> _Your assignment_: Find the lines below in which the string "output" occurs. Copy each one.

> _Data in this exercise_:
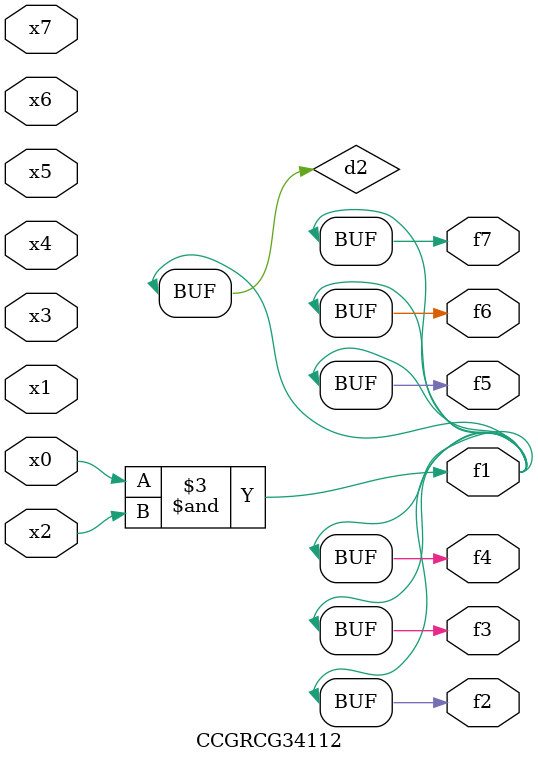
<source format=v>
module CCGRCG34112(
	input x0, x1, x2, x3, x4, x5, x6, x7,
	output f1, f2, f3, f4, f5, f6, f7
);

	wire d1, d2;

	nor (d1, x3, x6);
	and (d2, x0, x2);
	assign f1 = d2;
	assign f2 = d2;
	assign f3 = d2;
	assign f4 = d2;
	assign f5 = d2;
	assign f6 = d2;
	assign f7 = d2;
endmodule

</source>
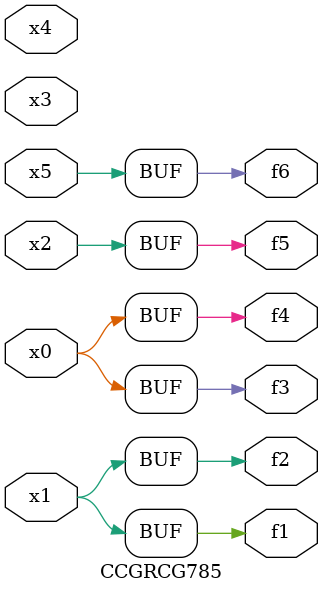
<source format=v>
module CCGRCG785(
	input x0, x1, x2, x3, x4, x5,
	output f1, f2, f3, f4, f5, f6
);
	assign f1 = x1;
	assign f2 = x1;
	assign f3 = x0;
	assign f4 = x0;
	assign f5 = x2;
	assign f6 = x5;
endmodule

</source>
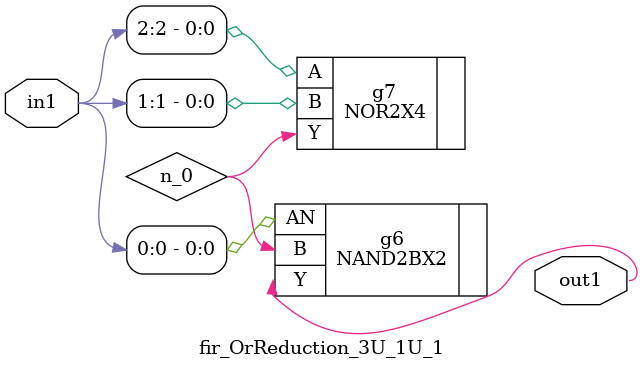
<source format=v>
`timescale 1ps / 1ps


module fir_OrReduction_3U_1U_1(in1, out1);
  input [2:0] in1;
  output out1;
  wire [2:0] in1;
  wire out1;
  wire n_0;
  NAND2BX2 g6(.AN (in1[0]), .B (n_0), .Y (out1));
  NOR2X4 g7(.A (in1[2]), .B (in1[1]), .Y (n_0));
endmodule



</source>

* * *

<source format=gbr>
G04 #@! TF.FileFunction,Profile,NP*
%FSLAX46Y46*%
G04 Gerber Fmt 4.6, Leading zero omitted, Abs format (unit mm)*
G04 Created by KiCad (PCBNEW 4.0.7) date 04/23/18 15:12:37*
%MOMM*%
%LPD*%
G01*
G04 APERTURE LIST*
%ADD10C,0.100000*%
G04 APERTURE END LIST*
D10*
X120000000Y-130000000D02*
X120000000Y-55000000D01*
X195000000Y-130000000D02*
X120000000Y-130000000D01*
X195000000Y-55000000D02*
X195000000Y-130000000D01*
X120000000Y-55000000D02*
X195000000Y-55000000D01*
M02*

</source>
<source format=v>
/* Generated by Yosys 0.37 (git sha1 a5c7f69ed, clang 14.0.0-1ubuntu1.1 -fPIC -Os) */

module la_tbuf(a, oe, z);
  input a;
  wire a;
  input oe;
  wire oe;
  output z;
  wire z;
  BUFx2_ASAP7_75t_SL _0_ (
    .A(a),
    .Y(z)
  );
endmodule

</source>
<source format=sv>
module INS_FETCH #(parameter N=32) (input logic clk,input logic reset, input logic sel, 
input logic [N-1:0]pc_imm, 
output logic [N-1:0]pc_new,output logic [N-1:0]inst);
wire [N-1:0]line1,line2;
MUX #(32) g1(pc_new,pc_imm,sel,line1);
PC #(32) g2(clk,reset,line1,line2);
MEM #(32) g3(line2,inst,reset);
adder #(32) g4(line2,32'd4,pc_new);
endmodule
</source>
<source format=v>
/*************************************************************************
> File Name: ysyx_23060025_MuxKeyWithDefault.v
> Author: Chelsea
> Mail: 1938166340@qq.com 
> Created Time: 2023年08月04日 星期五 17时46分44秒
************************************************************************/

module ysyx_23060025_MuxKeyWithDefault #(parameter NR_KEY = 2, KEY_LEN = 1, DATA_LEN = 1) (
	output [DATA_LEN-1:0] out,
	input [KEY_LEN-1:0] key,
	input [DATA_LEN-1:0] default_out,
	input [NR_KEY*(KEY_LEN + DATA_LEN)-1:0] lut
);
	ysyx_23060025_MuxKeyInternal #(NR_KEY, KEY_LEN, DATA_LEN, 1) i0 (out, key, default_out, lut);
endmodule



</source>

> _Expected answer_:
	output f1, f2, f3, f4, f5, f6, f7
	output f1, f2, f3, f4, f5, f6
  output out1;
  output z;
output logic [N-1:0]pc_new,output logic [N-1:0]inst);
	output [DATA_LEN-1:0] out,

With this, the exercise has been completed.